Una mano si allungò oltre il braccio di Zohar per sfiorare la bianca penna. Tiphereth parve sorpresa sia dall'omaggio, che dalla morbidezza delle piume. Incoraggiata da un suo cenno, afferrò l'arco, trovandolo leggero. Nel legno erano incise le sue iniziali, quel regalo era stato pensato apposta per lei.
«Ci vuole disciplina per imparare qualcosa. Non si tratta di un passatempo che potrete dimenticare appena ne sarete annoiata».
La principessa strinse le labbra, ma poi un lieve sorriso increspò gli angoli della sua bocca.
«Mi impegnerò a fondo nell'imparare questa arte».
«Comincerete appena possibile. Il vostro insegnante sarà il comandante Yachin, lo avrete già incontrato immagino».
«L'imperatrice lo ha messo a capo delle guardie per la nostra sicurezza. L'altro ieri era in cortile mentre il maestro d'armi istruiva mio cugino».

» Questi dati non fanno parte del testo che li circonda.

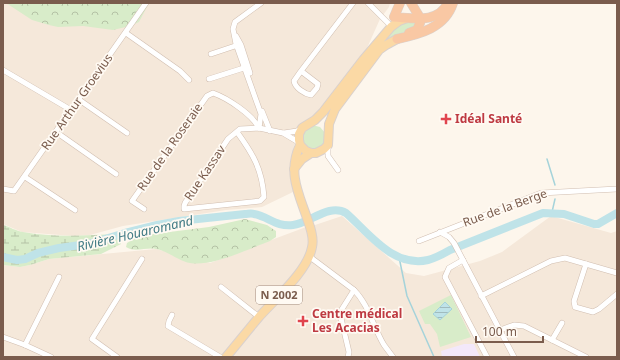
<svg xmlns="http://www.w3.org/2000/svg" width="620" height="360" font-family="'Noto Sans',sans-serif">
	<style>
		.residential { fill: #f5e8da }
		.education { fill: #f3e8fa }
		.grass { fill: #d8ecc9 }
		.forest { fill: url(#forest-crowns) }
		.wetland { fill: url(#wetland-marsh) }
		.water { fill: url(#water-rules); stroke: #a5d3da }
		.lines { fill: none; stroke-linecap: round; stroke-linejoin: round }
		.stream { stroke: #a5d3da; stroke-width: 1.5 }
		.river { stroke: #bfe3e8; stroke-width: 8 }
		.minor-casing { stroke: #d1beb0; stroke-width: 6 }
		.primary-casing { stroke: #dad1cd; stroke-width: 10 }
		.trunk-casing { stroke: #dad1cd; stroke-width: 10 }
		.minor { stroke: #fff; stroke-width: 5 }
		.primary { stroke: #fbd9a5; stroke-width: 8 }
		.trunk { stroke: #f9c8a4; stroke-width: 9 }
		.health-dot { fill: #e0444e; stroke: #fffaf3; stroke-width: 1.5 }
		.labels { text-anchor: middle; stroke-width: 3.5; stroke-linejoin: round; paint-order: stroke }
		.shield { fill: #fffaf3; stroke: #a28b7f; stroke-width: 1 }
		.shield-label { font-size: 11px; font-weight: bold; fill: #7a5c4d }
		.street-label { font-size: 12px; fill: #7a5c4d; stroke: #fffaf3 }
		.health-label { font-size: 12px; font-weight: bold; fill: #be3a42; stroke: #fffaf3; text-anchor: start }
		.water-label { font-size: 13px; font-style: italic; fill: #437c86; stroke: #fffaf3 }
	</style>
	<defs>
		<pattern id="forest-crowns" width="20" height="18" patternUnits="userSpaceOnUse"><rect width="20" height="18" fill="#d8ecc9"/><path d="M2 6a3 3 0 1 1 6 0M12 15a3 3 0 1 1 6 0" fill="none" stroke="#b4c2a5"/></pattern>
		<pattern id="wetland-marsh" width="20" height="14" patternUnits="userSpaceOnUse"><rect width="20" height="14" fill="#d8ecc9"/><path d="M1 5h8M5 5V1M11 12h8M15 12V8" fill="none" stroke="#b4c2a5"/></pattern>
		<pattern id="water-rules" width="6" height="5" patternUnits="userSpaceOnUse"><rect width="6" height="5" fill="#bfe3e8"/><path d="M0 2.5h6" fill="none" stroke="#a0bbbe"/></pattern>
	</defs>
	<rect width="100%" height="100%" fill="#fdf6ec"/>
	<polygon class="residential" points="3,3 390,3 389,7 380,19 363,57 317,114 296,130 292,162 312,226 342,216 406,273 424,276 480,261 502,252 551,216 611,233 617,231 617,357 3,357 3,265 20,267 30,265 49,259 156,249 210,263 306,227 293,192 262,207 226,210 123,226 90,235 73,236 22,232 3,224"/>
	<polygon class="education" points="464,344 474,344 480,357 442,357 441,351"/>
	<g class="grass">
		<polygon points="416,20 414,28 384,41 396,25"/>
		<polygon points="312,125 320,127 326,134 324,146 313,151 303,144 303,132"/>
		<polygon points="451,295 471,337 440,347 437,334 430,324 425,324 419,311"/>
	</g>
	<g class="forest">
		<polygon points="6,3 149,3 139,22 130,26 113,30 83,26 58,27 49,25 32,20"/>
		<path d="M245 219 267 225 276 231V237L270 241C248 249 212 267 190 263 178 261 168 251 156 249 146 247 135 253 126 247L127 243 138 236 209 227Z"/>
	</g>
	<path class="wetland" d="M3 225C10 227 16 231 23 232 55 238 87 235 119 234L121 244 101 254 49 259 30 265 20 267 3 265Z"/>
	<polygon class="water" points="445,302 452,309 440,320 433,314"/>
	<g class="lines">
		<g class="stream">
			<polyline points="547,159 555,185"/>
			<polyline points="552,212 555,199"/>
			<polyline points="399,257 407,296 434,357"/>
		</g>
		<path class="river" d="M3 257 17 260 25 259 38 253 59 248 88 244 125 233 157 225 179 221 245 214C248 214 251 213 254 214 269 217 276 227 293 225 310 223 329 203 346 213 369 233 393 268 428 260 436 258 443 254 450 250L543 213 564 214 594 224H598L617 213"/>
		<defs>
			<g id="minor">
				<polyline points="368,3 389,24"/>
				<polyline points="126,33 180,71 189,80"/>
				<polyline points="236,36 241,45 250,73"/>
				<polyline points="211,54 238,45"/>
				<polyline points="3,70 71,110"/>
				<path d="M301 71 318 84 317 88 311 95C305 94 295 88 294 81L301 71 353 3"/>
				<polyline points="209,79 247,67"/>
				<polyline points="78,99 127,133"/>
				<polyline points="262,111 270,131"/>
				<polyline points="259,128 261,114 236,44 233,29 235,22 261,3"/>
				<polyline points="56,132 116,174"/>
				<path d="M237 132C253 154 262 169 264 197L260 201 184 209V206L185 203 228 139 240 129 259 128 283 133 300 143"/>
				<polyline points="284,133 297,131 301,129"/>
				<polyline points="328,145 328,156 338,170"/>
				<polyline points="25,177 75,210"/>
				<polyline points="3,189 14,191 146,3"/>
				<path d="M144 209 132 201 207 96 213 93C227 98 252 114 259 128"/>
				<polyline points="440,232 449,237 454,243 514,357"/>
				<polyline points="419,241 541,193 617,189"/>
				<path d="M310 257 354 290C369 305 373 327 384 345 387 349 390 353 393 357"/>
				<polyline points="463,260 449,268 445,277 487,357"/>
				<polyline points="586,264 574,301 575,307 593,312 599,309 617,294"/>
				<polyline points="221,287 259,317"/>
				<polyline points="481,296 551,261 565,258 617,273"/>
				<polyline points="172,315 169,321 168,326 220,357"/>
				<polyline points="500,330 514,325 524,326 586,357"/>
				<polyline points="3,337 25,345 51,357"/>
				<polyline points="552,340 562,323"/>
				<polyline points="25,345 59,277"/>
				<polyline points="117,357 92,339 142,259"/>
				<polyline points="348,357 349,352 340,314 342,309 354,290"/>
			</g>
			<g id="primary">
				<polyline points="397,39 386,45 379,50 335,109 329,124 328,145 324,149 316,153 311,153 306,151 300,145 299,140 299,134 302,128 315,120 323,112 363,60 391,27 399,21 407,18"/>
				<polyline points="294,169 302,159 311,153"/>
				<path d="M226 357C237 344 248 330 259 317 275 299 308 271 312 247 314 239 311 229 308 221 299 194 287 173 300 145"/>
			</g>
			<g id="trunk">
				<path d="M400 3 394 17C413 18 438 24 448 3"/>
				<polyline points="409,33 417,30 420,23 419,16 411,3"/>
				<path d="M397 39C420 34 445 28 453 3"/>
			</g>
		</defs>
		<use href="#minor" class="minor-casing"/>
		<use href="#primary" class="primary-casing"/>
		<use href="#trunk" class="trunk-casing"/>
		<use href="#minor" class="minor"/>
		<use href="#primary" class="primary"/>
		<use href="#trunk" class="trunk"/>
	</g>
	<g class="health-dot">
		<path d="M444 113h4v4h4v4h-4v4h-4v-4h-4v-4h4z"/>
		<path d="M301 315h4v4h4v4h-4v4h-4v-4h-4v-4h4z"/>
	</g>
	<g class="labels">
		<rect class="shield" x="256" y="286" width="46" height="18" rx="3"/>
		<g class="shield-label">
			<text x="279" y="299">N 2002</text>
		</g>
		<g class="street-label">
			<text transform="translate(77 102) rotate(-55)" y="4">Rue Arthur Groevius</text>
			<text transform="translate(170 147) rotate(-55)" y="4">Rue de la Roseraie</text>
			<text transform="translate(205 173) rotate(-56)" y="4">Rue Kassav</text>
			<text transform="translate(505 208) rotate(-20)" y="4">Rue de la Berge</text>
		</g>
		<g class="health-label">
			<text x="455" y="123">Idéal Santé</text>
			<text x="312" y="318">Centre médical<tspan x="312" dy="14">Les Acacias</tspan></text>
		</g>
		<g class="water-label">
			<text transform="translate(135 233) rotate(-13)" y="5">Rivière Houaromand</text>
		</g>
	</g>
	<rect width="620" height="360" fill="none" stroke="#7a5c4d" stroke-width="8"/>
	<path d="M476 336v6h67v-6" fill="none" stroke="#7a5c4d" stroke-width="2"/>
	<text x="482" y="336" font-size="12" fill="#7a5c4d" stroke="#fffaf3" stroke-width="3" paint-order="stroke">100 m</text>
</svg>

La bambina che gli stava accanto non era la stessa che giocava con suo fratello quando andava a trovarlo e neanche quella che lottava per impedire alle lacrime di sgorgare il giorno del suo funerale. Aveva davanti agli occhi una crisalide contenente una farfalla che ogni giorno faceva del suo meglio per sopravvivere.

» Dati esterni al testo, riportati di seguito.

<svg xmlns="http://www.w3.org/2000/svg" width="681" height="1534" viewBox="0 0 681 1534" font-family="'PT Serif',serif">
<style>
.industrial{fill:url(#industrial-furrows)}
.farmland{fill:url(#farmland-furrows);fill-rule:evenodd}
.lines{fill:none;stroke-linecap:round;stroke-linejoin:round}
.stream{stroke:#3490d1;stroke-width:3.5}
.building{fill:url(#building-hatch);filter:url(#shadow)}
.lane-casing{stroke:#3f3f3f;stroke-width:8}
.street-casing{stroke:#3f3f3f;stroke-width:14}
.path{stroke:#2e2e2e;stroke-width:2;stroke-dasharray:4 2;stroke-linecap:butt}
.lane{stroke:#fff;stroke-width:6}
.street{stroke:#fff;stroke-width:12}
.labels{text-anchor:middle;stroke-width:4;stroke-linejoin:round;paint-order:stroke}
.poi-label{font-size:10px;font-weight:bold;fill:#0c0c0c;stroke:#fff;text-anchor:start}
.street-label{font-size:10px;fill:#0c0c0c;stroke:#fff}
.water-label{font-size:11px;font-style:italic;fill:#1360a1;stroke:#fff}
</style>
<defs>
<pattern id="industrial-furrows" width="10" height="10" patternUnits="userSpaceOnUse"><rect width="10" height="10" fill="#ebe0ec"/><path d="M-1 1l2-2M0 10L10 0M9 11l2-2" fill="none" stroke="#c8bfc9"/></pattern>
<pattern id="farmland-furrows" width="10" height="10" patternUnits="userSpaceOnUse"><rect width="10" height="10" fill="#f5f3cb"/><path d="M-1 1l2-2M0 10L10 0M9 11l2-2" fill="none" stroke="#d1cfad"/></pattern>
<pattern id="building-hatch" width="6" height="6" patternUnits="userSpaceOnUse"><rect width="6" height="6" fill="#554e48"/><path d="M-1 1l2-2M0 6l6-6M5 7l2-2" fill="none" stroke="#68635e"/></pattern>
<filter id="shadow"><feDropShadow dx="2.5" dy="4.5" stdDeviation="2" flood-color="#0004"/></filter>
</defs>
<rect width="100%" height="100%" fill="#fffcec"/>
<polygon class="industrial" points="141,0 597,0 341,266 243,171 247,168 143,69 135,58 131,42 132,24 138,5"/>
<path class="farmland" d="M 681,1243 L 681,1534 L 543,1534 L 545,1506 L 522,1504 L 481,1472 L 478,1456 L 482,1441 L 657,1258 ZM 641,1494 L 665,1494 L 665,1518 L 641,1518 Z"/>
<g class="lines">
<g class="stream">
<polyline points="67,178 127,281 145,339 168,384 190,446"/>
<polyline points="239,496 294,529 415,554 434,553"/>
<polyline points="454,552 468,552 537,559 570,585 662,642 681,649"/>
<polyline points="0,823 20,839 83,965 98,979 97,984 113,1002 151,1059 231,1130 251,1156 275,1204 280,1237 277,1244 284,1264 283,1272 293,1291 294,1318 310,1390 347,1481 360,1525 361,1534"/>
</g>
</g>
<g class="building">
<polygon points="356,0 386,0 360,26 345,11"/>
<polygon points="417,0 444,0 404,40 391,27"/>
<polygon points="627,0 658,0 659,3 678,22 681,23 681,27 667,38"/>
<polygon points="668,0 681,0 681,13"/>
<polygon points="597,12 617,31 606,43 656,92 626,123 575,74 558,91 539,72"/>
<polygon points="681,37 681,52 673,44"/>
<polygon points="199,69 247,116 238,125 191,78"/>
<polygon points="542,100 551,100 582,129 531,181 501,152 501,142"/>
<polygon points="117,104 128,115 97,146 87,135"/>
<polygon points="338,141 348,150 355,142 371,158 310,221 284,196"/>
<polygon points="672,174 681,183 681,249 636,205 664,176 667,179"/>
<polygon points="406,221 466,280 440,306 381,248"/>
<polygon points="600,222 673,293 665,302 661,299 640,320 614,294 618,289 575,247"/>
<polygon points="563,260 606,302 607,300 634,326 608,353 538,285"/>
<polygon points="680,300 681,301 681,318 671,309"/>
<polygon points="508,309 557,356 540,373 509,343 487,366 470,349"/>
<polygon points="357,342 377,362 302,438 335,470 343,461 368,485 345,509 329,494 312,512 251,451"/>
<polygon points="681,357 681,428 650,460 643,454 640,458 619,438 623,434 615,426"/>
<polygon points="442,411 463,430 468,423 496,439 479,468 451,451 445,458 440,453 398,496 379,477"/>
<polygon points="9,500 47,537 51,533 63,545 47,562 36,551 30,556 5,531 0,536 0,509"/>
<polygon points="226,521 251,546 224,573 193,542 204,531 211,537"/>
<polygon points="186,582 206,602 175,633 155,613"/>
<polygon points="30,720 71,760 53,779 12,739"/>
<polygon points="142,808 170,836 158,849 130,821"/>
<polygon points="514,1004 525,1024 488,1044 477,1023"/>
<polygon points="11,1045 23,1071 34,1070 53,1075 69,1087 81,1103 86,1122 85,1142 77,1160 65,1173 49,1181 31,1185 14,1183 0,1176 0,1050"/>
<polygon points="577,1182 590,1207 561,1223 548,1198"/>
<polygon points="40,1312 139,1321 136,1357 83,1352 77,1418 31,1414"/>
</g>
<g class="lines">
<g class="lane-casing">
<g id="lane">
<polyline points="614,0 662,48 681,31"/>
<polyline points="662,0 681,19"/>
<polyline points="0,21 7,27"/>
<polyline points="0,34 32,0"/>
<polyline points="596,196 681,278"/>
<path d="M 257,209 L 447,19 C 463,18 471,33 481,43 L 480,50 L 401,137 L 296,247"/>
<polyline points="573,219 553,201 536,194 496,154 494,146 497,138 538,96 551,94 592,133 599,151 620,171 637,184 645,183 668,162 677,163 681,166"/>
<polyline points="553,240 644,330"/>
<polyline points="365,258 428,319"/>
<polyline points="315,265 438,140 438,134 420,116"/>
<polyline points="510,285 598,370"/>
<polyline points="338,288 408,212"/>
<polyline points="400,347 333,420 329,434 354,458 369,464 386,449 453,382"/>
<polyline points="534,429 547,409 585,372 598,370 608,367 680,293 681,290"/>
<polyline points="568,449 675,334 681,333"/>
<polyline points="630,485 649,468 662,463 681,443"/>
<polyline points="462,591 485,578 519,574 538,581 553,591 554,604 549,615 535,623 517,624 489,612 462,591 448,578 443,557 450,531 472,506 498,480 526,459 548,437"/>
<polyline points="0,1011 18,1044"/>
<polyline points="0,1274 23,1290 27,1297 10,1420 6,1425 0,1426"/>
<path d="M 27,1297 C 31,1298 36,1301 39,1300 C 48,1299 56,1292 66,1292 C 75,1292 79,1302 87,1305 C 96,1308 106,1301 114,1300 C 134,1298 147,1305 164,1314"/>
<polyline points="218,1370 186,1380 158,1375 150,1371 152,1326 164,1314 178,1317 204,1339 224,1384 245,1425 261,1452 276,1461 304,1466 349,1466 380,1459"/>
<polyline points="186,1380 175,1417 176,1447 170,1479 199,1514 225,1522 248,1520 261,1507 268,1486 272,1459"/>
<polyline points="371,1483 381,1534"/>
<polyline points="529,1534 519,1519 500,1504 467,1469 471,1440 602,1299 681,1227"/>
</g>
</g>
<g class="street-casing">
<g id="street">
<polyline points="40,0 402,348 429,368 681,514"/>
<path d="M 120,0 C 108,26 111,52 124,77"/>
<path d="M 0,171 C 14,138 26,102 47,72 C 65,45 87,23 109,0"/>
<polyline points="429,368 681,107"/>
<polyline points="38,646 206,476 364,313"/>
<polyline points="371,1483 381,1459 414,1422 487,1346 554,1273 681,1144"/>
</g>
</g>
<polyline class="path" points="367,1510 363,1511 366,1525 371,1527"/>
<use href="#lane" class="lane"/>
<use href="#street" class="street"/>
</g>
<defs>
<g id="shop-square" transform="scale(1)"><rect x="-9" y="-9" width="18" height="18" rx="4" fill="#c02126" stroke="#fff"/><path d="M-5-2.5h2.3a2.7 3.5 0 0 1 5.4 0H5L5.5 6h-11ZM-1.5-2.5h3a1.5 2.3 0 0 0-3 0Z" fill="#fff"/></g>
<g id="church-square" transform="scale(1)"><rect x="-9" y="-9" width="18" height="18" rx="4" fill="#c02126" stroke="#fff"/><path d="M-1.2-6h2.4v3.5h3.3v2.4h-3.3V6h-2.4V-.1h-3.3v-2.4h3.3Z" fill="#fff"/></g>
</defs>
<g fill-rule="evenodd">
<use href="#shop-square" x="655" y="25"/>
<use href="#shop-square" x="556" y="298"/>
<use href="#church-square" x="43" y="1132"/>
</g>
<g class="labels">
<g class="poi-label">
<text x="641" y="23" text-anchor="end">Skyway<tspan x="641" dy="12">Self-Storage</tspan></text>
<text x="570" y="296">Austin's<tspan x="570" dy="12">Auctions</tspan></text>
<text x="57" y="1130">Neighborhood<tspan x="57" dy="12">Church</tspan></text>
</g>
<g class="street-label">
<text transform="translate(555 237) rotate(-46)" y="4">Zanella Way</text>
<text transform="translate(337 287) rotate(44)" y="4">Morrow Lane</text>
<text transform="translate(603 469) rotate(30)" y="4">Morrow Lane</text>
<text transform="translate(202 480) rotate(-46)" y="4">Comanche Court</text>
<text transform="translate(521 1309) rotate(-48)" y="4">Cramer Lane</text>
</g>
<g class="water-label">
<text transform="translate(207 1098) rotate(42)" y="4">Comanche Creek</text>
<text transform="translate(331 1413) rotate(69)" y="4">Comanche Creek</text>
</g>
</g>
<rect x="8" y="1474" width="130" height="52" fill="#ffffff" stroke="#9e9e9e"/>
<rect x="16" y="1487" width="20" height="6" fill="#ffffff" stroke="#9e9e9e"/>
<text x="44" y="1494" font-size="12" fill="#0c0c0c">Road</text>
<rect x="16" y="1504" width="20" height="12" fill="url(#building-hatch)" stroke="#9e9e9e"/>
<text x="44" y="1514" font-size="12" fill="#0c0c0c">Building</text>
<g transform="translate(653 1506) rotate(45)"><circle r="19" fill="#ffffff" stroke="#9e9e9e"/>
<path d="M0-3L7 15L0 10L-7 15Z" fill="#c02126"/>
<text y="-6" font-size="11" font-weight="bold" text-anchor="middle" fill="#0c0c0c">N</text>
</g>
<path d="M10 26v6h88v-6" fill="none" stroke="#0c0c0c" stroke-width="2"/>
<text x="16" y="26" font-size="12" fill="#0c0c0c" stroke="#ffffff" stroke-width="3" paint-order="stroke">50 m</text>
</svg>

«Questo semplifica molto le cose. Avviserò anche vostra madre del nuovo impegno che vi siete assunta».
Non trovando altro da dire le fece un cenno alla principessa, intenzionato a lasciare le sue stanze e trovare subito il comandante.
«Grazie zio».
Quel commiato non era corretto secondo il protocollo che tutti loro dovevano seguire, eppure lo rese soddisfatto del gesto appena compiuto. Quel giorno entrambi avevano ricevuto un dono: un appellativo mai usato nei suoi confronti, lui; un nuovo motivo per lottare, lei.